[Date Prev][Date Next][Thread Prev][Thread Next][Date Index][Thread Index]

[HTCondor-users] Singularity not mounting the home directory for a submitted job



Hi folks,

Does anyone have some insight into how Singularity decides when to bind-mount the user's home directory?

I've got a situation where when I run the command on the exec machine directly, the container spins up successfully with the home directory in place, but when started via condor_run -a 'MY.SingularityImage = "imagefile"' or via a submit description, the container doesn't get the home directory and thus the launch of the application fails. 

The bind mount arguments include the /home/condor directory since that's where the global libexec lives in my config, but omitting that didn't change the behavior. An error message I see is "/home/user already mounted in container" - so it's apparently detecting something that isn't actually there. 

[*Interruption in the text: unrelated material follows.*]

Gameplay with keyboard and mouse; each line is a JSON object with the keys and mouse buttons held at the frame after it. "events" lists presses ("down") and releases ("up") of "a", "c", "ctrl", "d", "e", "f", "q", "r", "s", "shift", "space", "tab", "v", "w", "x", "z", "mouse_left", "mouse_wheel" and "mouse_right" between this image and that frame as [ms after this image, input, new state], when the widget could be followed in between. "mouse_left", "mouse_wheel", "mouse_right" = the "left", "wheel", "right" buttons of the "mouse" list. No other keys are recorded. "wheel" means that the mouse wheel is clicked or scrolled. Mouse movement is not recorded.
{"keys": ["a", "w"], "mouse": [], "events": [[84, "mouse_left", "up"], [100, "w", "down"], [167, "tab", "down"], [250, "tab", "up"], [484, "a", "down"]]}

I have a user_job_wrapper in place, but omitting that didn't change this behavior. I wrapped the Singularity binary as well in order to add the "--nv" option for jobs where it's appropriate until SINGULARITY_EXTRA_ARGUMENTS is in a production release, but that was another dead end investigation. I tried inserting a "-H ${HOME}:$HOME" argument along with --nv, but that seems to be getting ignored with the "already mounted in container" message.

What's even more peculiar is that it works for some user accounts, but not others. I checked the environment variables for any differences, but nothing jumped out at me, and condor_run does a getenv=True in any case.

Any suggestions? Thanks

Michael V. Pelletier
Information Technology
Digital Transformation & Innovation
Integrated Defense Systems
Raytheon Company